-- BEGIN DATA FOR THIS TASK --

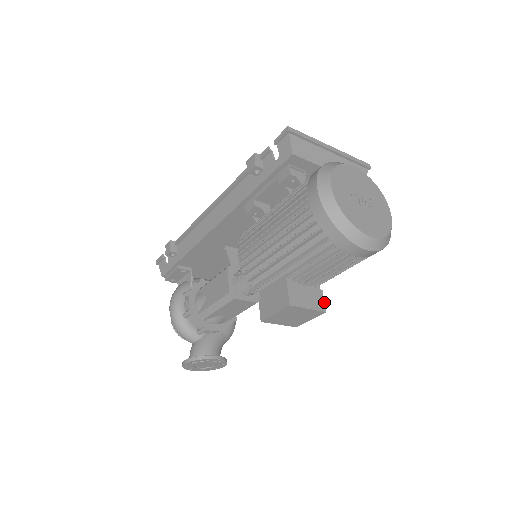
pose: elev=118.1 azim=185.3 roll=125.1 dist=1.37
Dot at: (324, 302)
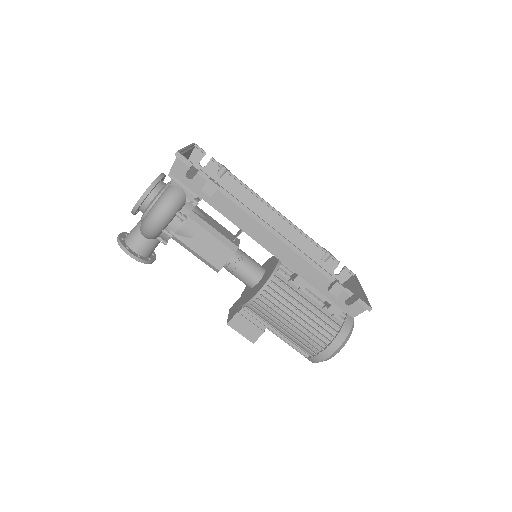
Dot at: occluded
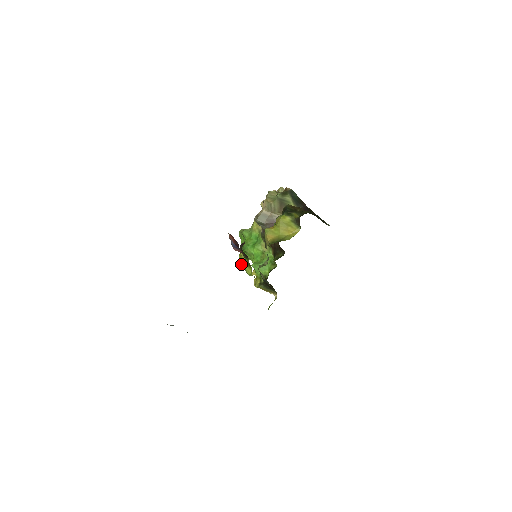
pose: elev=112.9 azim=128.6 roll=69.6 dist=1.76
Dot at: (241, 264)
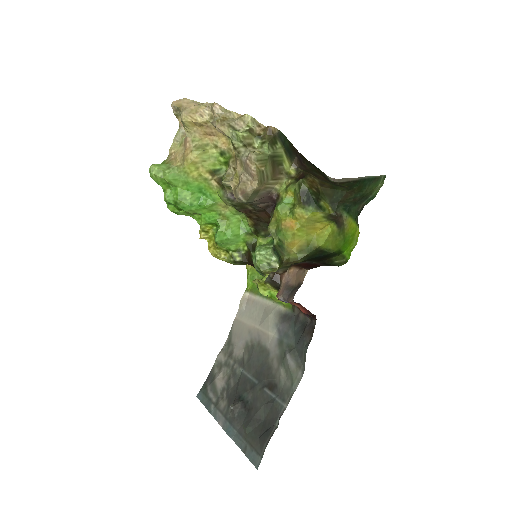
Dot at: (263, 293)
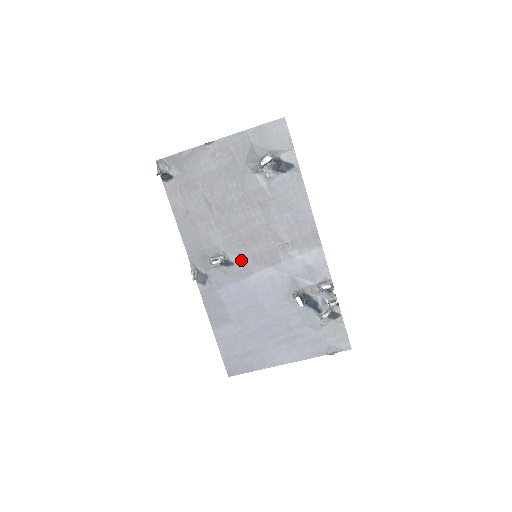
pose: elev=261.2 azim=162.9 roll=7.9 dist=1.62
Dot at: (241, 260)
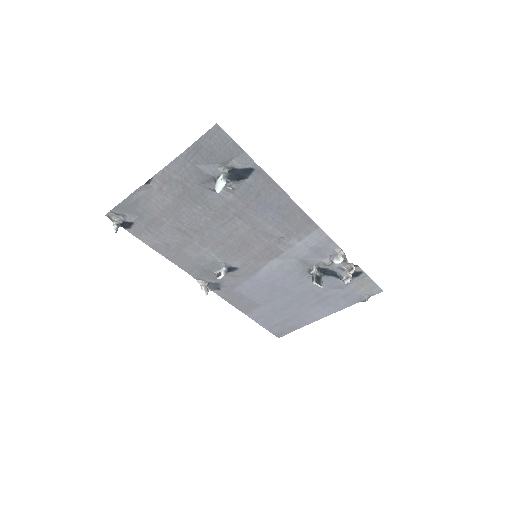
Dot at: (243, 263)
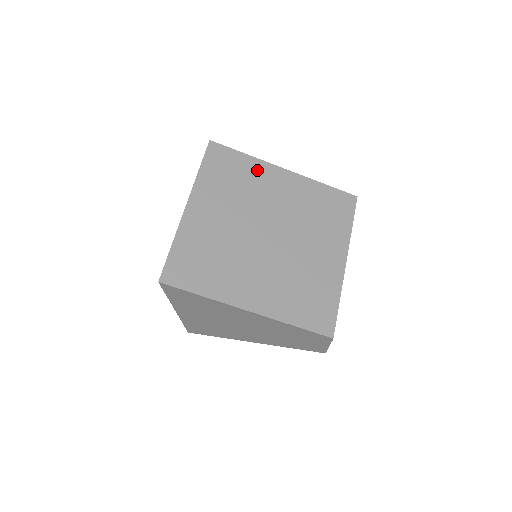
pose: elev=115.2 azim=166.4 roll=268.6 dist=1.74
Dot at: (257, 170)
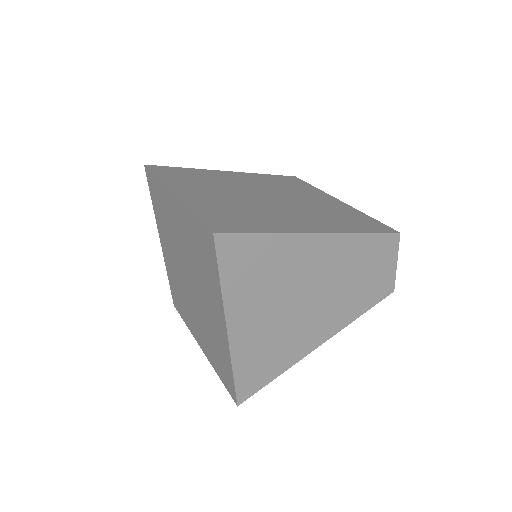
Dot at: (206, 173)
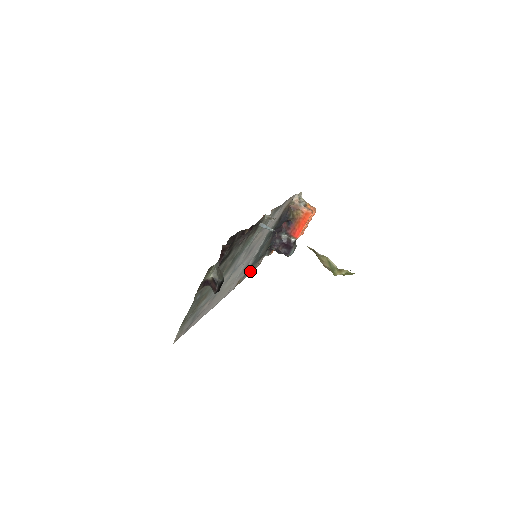
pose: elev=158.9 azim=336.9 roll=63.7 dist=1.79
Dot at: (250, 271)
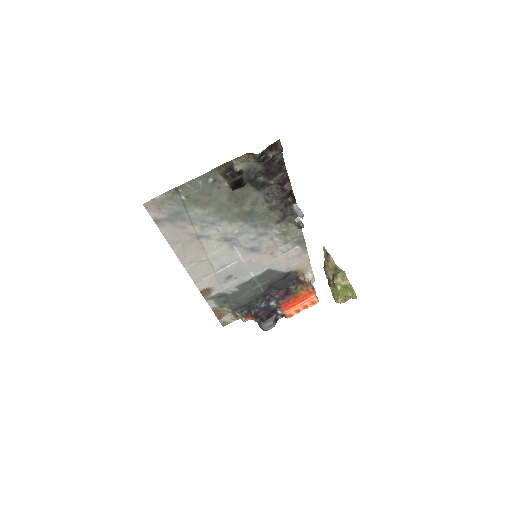
Dot at: (218, 308)
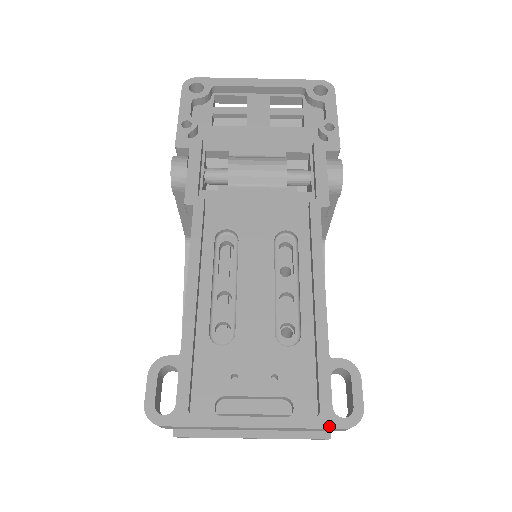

-- END DATA FOR THIS TASK --

Copy out every line of the listing above word for word, leaving out the pictures.

pose: elev=118.1 azim=185.3 roll=125.1 dist=1.37
Dot at: (324, 302)
Dot at: occluded
pose: elev=112.9 azim=128.6 roll=69.6 dist=1.76
Dot at: (241, 264)
Dot at: (263, 293)
pose: elev=261.2 azim=162.9 roll=7.9 dist=1.62
Dot at: (241, 260)
Dot at: (243, 263)
pose: elev=115.2 azim=166.4 roll=268.6 dist=1.74
Dot at: (257, 170)
Dot at: (206, 173)
pose: elev=158.9 azim=336.9 roll=63.7 dist=1.79
Dot at: (250, 271)
Dot at: (218, 308)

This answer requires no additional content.